• Records:
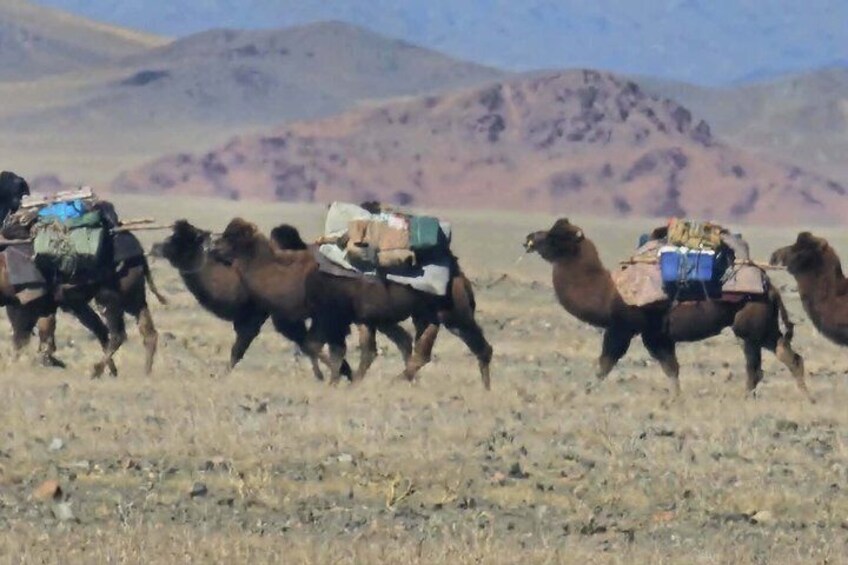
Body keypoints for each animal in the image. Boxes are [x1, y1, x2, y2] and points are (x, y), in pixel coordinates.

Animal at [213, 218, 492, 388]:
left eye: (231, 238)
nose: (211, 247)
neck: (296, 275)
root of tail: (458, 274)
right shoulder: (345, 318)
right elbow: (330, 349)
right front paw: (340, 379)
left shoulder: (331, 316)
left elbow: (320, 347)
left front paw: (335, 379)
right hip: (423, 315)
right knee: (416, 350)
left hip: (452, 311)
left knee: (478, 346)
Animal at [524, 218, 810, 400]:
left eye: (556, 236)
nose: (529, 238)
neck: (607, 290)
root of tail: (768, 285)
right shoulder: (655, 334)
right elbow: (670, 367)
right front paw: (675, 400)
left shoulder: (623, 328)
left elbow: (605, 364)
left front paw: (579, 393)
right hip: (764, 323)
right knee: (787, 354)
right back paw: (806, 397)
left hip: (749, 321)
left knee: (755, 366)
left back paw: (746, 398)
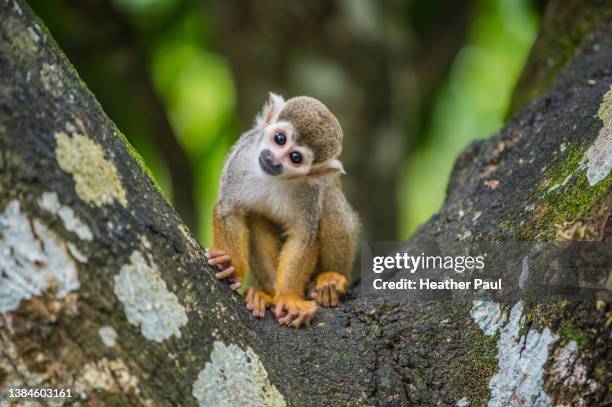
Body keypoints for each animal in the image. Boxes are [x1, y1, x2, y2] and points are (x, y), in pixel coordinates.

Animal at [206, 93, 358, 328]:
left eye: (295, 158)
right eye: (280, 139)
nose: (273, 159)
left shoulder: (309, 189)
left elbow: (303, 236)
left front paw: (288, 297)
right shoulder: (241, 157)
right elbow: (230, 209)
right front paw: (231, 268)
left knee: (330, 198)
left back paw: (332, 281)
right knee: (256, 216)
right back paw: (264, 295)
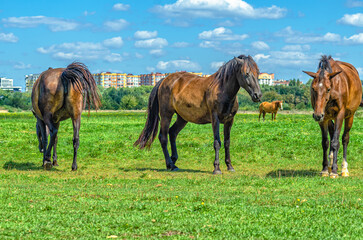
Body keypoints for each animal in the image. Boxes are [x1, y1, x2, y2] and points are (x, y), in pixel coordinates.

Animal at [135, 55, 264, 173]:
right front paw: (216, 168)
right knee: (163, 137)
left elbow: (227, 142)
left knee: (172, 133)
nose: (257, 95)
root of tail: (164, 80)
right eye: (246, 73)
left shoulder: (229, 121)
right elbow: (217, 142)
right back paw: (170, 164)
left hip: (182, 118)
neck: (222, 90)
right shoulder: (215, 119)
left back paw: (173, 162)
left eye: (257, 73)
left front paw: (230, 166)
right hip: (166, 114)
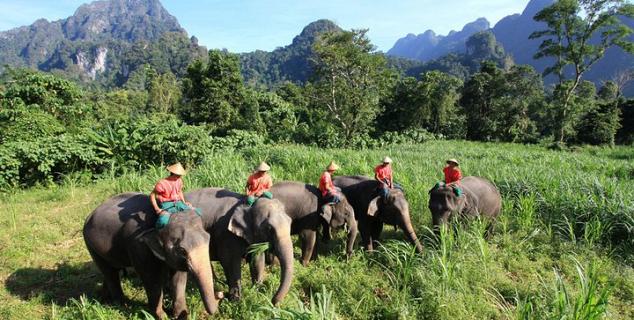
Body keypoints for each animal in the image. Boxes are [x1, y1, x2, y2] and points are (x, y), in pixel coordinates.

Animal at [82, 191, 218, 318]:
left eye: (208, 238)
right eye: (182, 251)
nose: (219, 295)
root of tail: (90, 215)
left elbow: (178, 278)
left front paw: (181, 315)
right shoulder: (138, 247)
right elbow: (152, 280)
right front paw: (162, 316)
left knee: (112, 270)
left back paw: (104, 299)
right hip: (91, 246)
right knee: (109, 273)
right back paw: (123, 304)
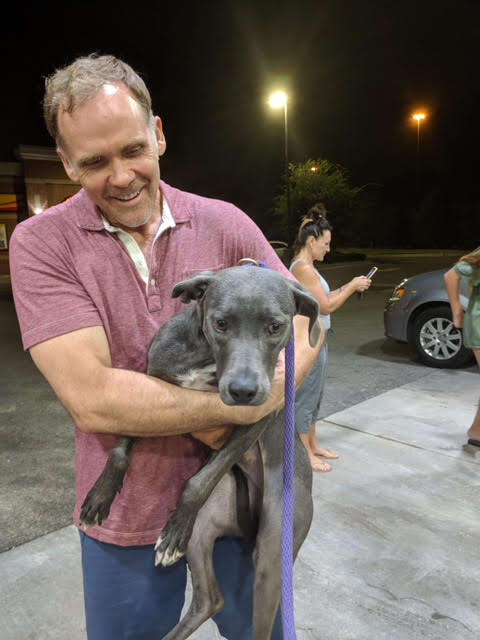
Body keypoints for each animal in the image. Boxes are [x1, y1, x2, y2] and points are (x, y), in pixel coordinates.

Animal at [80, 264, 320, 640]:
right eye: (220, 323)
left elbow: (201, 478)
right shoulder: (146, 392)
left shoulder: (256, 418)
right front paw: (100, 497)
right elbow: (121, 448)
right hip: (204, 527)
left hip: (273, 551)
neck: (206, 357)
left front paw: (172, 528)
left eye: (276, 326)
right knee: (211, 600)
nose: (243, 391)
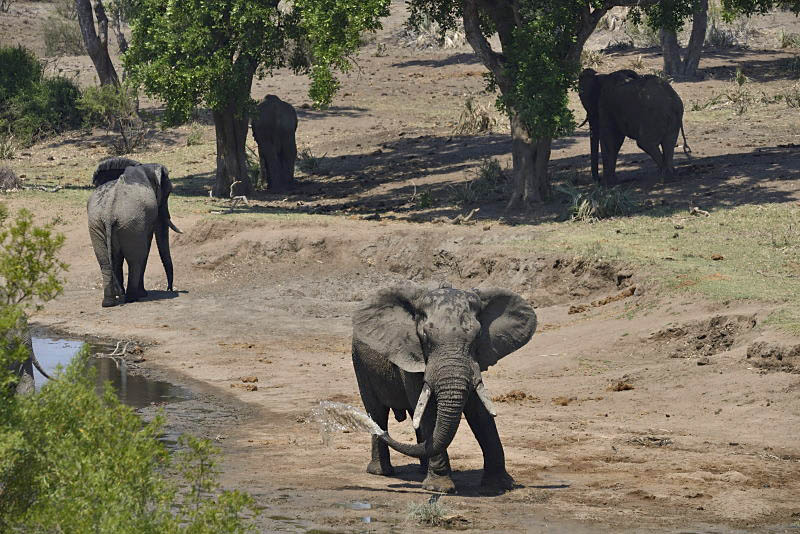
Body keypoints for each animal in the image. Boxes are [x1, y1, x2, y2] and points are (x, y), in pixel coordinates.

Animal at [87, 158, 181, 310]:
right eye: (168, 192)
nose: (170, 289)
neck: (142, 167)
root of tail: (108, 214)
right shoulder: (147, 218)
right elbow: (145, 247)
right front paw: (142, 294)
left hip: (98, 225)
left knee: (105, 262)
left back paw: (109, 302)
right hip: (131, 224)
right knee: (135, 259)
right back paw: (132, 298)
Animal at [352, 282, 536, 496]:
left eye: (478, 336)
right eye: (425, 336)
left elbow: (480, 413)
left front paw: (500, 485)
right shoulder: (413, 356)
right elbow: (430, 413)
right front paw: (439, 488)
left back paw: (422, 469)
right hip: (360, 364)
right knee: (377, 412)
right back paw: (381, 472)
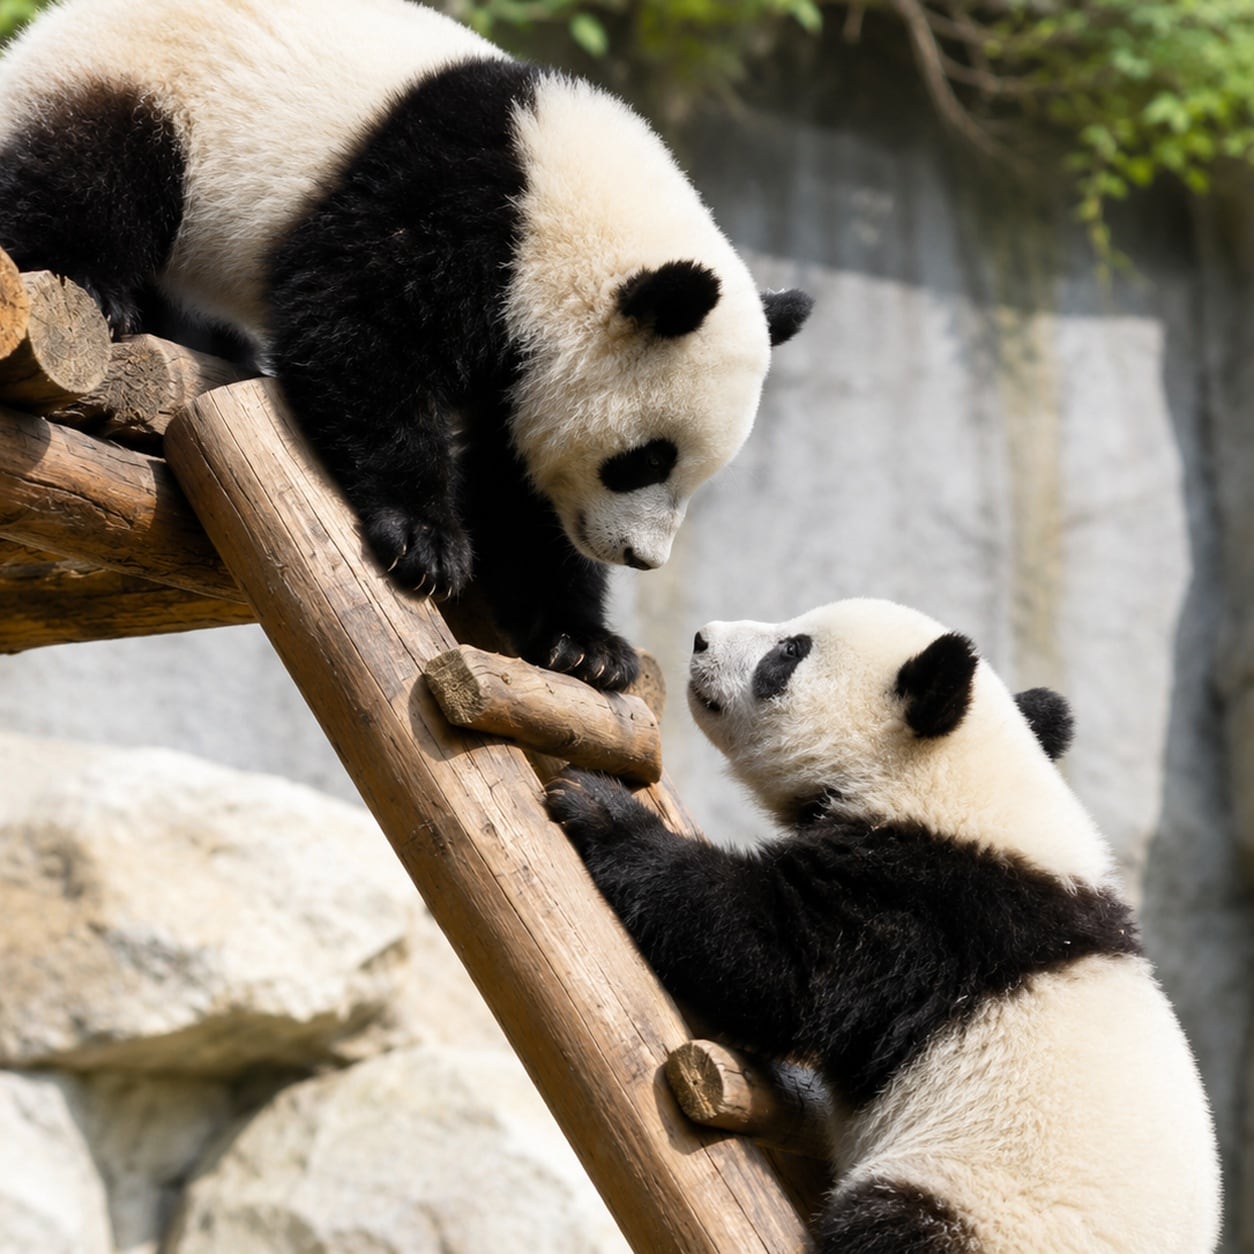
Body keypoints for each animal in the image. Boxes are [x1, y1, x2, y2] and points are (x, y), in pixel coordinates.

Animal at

---

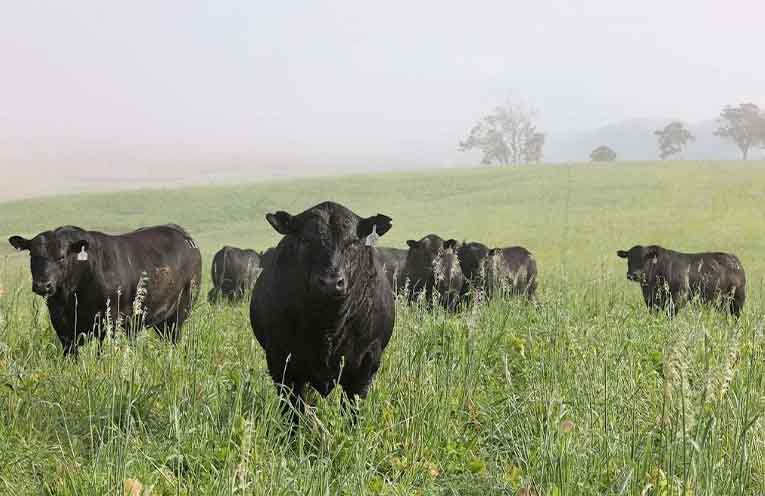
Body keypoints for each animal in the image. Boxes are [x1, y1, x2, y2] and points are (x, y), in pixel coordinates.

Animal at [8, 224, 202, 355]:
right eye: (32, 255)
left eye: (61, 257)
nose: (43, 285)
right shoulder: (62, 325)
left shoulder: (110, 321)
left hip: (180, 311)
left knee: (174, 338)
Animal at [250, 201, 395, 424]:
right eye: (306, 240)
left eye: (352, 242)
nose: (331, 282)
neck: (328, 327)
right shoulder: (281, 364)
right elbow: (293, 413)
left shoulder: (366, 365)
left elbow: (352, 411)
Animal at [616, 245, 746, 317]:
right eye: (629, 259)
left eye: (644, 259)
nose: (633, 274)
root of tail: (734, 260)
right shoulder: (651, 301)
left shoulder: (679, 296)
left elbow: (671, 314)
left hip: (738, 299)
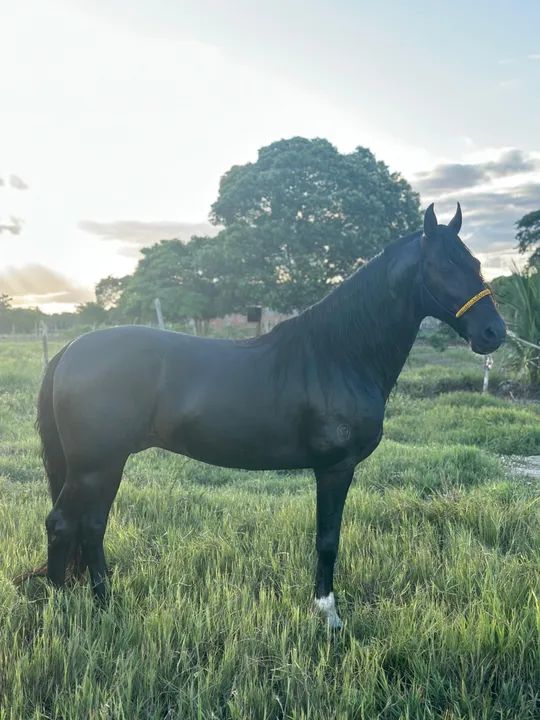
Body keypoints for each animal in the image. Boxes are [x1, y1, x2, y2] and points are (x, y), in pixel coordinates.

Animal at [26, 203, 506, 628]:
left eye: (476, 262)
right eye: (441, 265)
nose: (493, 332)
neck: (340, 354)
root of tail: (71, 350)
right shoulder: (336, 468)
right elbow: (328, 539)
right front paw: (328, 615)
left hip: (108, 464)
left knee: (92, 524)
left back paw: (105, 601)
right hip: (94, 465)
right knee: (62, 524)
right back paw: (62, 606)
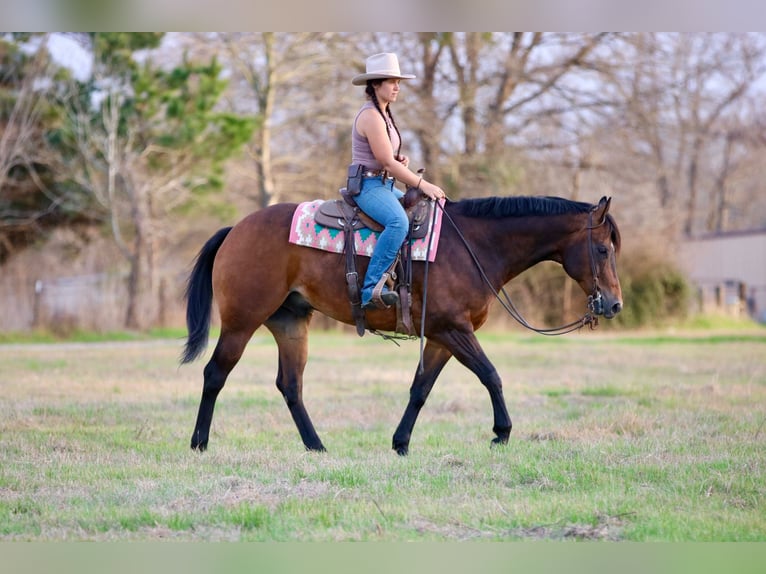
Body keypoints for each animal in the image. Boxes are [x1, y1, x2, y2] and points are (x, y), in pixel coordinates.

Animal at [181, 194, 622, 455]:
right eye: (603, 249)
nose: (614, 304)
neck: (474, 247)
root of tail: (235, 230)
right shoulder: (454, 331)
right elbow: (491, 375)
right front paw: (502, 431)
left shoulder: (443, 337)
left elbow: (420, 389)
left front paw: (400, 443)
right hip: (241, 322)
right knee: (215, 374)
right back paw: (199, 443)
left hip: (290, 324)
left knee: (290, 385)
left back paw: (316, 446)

• Work required:
Among the records above, find each line holding "tail" and list it.

• Your solution:
root of tail: (458, 274)
root of tail: (768, 285)
root of tail: (164, 80)
root of tail: (90, 215)
root of tail: (108, 214)
root of tail: (734, 260)
root of tail: (71, 350)
root of tail: (235, 230)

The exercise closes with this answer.